WHAT IS REQUIRED. Where does the string "CIRCLE" occur in the records below? Copy every line that holds it.

Records from a data source:
************

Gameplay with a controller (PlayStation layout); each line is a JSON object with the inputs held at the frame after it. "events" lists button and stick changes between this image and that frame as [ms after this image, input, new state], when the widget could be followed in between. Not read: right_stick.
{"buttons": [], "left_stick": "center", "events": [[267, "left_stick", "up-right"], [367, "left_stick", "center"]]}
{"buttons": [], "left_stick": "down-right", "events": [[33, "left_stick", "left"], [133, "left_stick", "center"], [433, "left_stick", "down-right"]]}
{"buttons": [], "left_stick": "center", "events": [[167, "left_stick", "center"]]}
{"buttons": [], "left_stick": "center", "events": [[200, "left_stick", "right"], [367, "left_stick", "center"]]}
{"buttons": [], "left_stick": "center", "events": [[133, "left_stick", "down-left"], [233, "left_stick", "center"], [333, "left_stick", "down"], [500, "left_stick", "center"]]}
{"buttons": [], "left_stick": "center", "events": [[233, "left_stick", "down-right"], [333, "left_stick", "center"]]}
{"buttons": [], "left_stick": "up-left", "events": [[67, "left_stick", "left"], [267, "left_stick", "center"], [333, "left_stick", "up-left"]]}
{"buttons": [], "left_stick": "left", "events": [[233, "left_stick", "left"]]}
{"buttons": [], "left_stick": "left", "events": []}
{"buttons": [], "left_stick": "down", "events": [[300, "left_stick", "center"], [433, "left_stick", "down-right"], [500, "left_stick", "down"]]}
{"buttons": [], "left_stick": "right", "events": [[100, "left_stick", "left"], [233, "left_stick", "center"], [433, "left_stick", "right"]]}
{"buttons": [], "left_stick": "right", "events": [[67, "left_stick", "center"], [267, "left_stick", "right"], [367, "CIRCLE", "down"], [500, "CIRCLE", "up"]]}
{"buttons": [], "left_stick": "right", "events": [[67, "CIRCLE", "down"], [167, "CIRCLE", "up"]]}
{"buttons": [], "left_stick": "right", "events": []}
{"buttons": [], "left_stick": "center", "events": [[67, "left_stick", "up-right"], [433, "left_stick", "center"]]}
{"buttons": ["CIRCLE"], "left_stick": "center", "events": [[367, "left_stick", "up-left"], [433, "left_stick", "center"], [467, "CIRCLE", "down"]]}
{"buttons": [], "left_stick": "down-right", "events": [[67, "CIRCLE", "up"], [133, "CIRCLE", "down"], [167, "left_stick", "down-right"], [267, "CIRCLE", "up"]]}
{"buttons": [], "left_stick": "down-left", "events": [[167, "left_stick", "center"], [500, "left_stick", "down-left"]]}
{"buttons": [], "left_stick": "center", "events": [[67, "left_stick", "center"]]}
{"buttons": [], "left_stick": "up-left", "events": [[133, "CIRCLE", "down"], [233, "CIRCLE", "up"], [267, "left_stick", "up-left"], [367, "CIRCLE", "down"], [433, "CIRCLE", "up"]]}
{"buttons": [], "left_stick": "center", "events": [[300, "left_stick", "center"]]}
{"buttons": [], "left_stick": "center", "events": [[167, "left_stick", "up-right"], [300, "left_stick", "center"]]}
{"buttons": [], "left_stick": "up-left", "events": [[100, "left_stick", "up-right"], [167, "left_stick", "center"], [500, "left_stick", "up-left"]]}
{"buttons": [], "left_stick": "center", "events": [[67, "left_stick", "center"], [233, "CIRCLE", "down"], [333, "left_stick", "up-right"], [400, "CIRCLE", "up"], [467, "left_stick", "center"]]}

************

OUTPUT.
{"buttons": [], "left_stick": "right", "events": [[67, "left_stick", "center"], [267, "left_stick", "right"], [367, "CIRCLE", "down"], [500, "CIRCLE", "up"]]}
{"buttons": [], "left_stick": "right", "events": [[67, "CIRCLE", "down"], [167, "CIRCLE", "up"]]}
{"buttons": ["CIRCLE"], "left_stick": "center", "events": [[367, "left_stick", "up-left"], [433, "left_stick", "center"], [467, "CIRCLE", "down"]]}
{"buttons": [], "left_stick": "down-right", "events": [[67, "CIRCLE", "up"], [133, "CIRCLE", "down"], [167, "left_stick", "down-right"], [267, "CIRCLE", "up"]]}
{"buttons": [], "left_stick": "up-left", "events": [[133, "CIRCLE", "down"], [233, "CIRCLE", "up"], [267, "left_stick", "up-left"], [367, "CIRCLE", "down"], [433, "CIRCLE", "up"]]}
{"buttons": [], "left_stick": "center", "events": [[67, "left_stick", "center"], [233, "CIRCLE", "down"], [333, "left_stick", "up-right"], [400, "CIRCLE", "up"], [467, "left_stick", "center"]]}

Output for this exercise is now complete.